Passet – La nostalgie (1).

Passet – La nostalgie (1).

Il n’est pas bon d’avoir trop d’avance.

Dans l’introduction à son livre L’Économique et le vivant (1979, Payot), René Passet écrivait :

Une vision rétrécie, limitée aux seuls domaines de la production et de l’échange, lui interdisant de situer les événements dans leur cohérence globale, elle [l’économie] le connaît, hors de son champ, que des faits isolés : la catastrophe lui semble être accident et la multiplication de ces « accidents » lui apparaît comme une déviation – caractérisant une crise – par rapport à un ordre des choses qu’elle décrit comme normal.

Or, ce n’est pas la notion de crise, mais celle de mutation, qui nous paraît caractériser la situation dans laquelle se trouve engagé le monde contemporain.
La crise suggère l’existence d’un état normal momentanément rompu et appelé à se rétablir. La mutation, au contraire, évoque les bouleversements irréversibles situés dans la logique d’une évolution ; c’est ici la norme même qui se transforme, un ordre qui s’efface et un autre qui se dessine.

Et la crise actuelle est trop générale, les crises spécifiques se révèlent trop nombreuses, pour ne pas traduire une transformation fondamentale des mécanismes sur lesquels fonctionnent les sociétés, en même temps qu’une régression des systèmes de valeurs dont elles tirent leur justification.

Liste des activités -
[1] D'après l'extrait sur la crise et la mutation, en quelle année et chez quel éditeur a paru L'Économique et le vivant ?
[2] Dites si chacune de ces affirmations concorde avec l'extrait sur la crise et la mutation : (a) la crise suppose un état normal momentanément rompu ; (b) la mutation désigne des bouleversements réversibles ; (c) le passage cité vient de la conclusion du livre.
[3] Poursuivez l'extrait sur la crise et la mutation à partir de sa dernière phrase.
Les lignes qui suivent ont une tout autre origine que l'extrait.

Données suivantes -
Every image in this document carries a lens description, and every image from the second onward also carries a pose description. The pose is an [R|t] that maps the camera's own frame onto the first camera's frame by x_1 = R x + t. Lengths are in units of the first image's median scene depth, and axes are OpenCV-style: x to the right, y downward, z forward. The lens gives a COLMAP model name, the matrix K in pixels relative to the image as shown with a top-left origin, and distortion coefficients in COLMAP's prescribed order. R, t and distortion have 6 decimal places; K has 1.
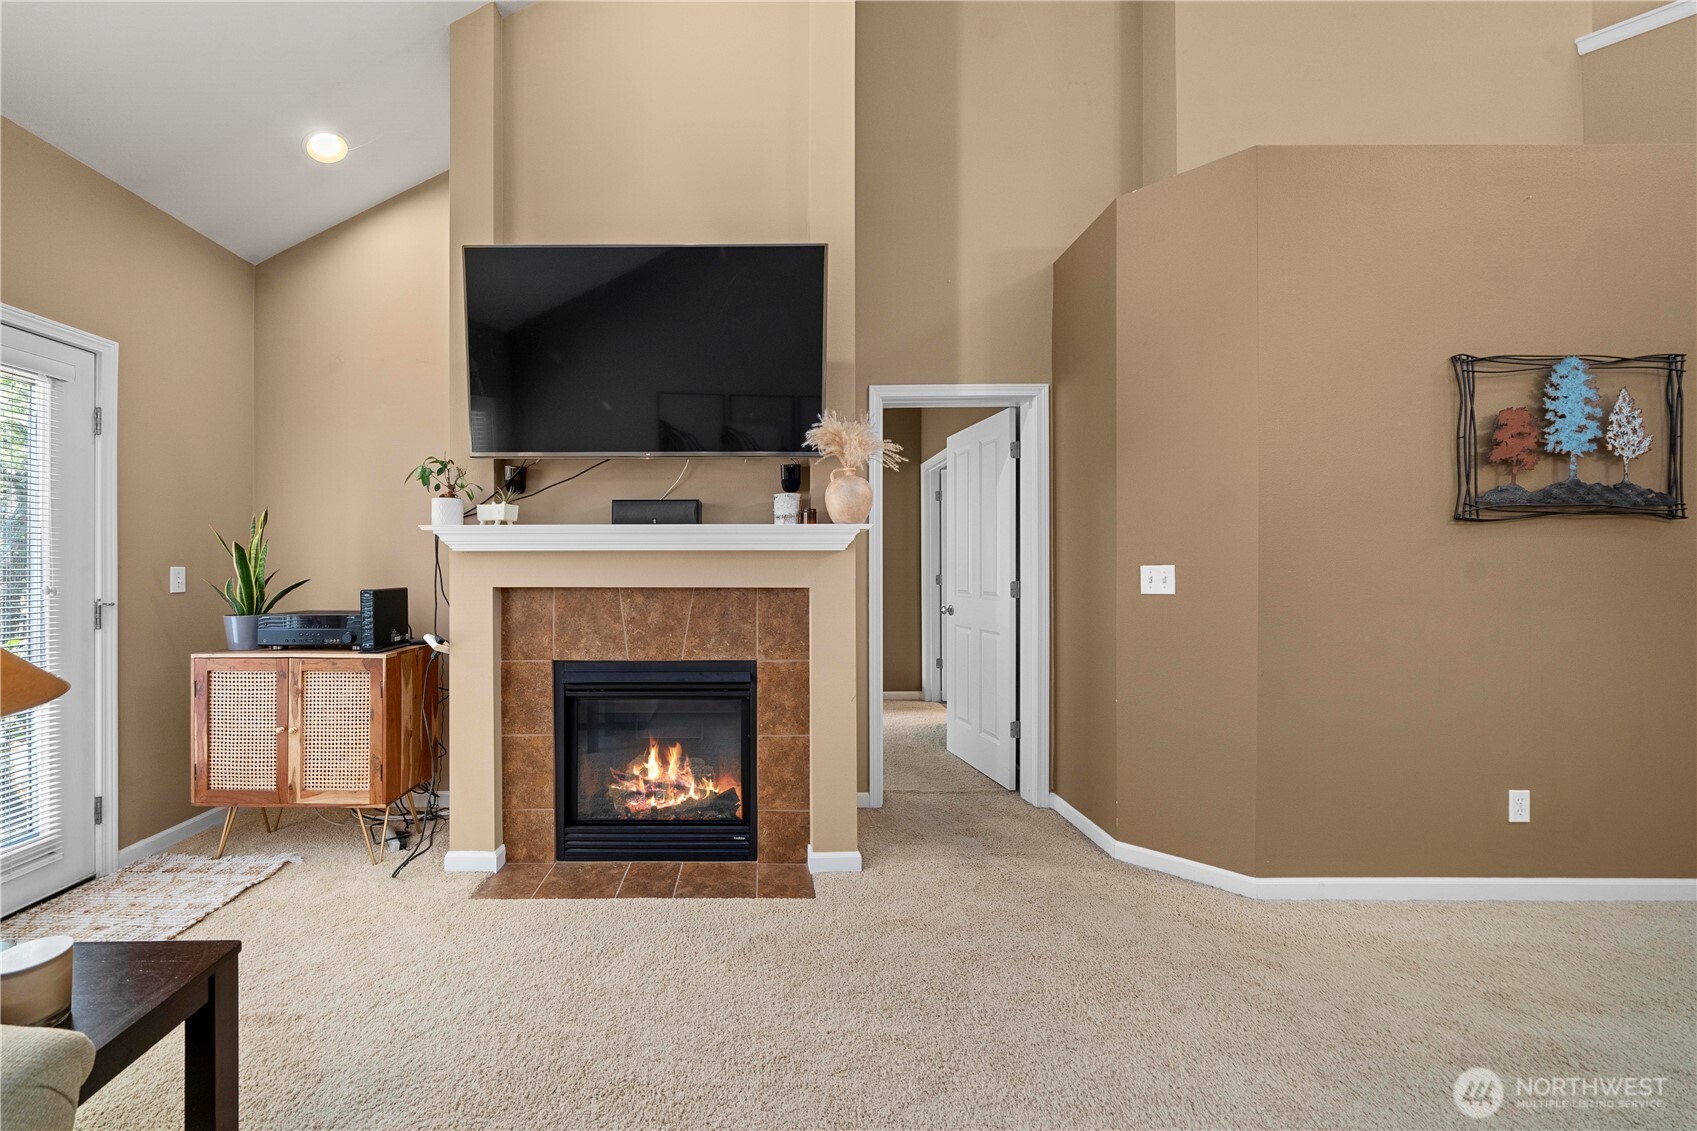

Corrigé -
[1] En 1979, chez Payot.

[2]
(a) Oui : « La crise suggère l’existence d’un état normal momentanément rompu et appelé à se rétablir. »
(b) Non : « La mutation, au contraire, évoque les bouleversements irréversibles situés dans la logique d’une évolution ».
(c) Non : « Dans l’introduction à son livre L’Économique et le vivant ».

[3]
De la dégradation de l’environnement, illustrée par le naufrage d’un pétrolier géant, au malaise des consciences individuelles, en passant par l’épuisement des ressources naturelles, le sous-emploi ou les outrances de certains particularismes, tout se tient :
– l’accident ne peut être considéré comme tel qu’au niveau de l’événement isolé ; replacé dans son contexte, il apparaît comme la conséquence statistiquement inévitable d’une certaine logique de l’efficacité matérielle ou de la rentabilité, ignorante des solidarités aussi bien que du risque social ;
– là où la poursuite des valeurs communes rassemblait les hommes, la conquête des richesses matérielles les oppose et conduit chacun à négliger les dommages qu’il inflige à autrui.

Ce qui se trouve mis en cause derrière ces événements, c’est le primat de l’économique posé comme finalité des conduites individuelles et critères ultimes des grandes décisions publiques. (1979:8-9).

Si les sciences sociales étaient une religion, Passet serait un de ses prophètes. Or, elles ne sont pas une religion et il faut généralement une génération pour commencer à les réhabiliter, après les avoir brûlés.

En 1979, j’étais étudiant à l’Institut Universitaire d’Etudes du Développement (IUED), à Genève. Les professeurs et étudiants qui tenaient pour Passet, Gorz, Illich, etc. et quelques autres passaient pour de dangereux gauchistes ou, plus gentil, se faisait traiter de « nietzschéens ».

À la même époque, José Manuel Barroso étudiait dans cette même ville de Genève. Il n’était pas nietzschéen. Il avait certainement senti que l’avenir n’était pas aux nietzschéens.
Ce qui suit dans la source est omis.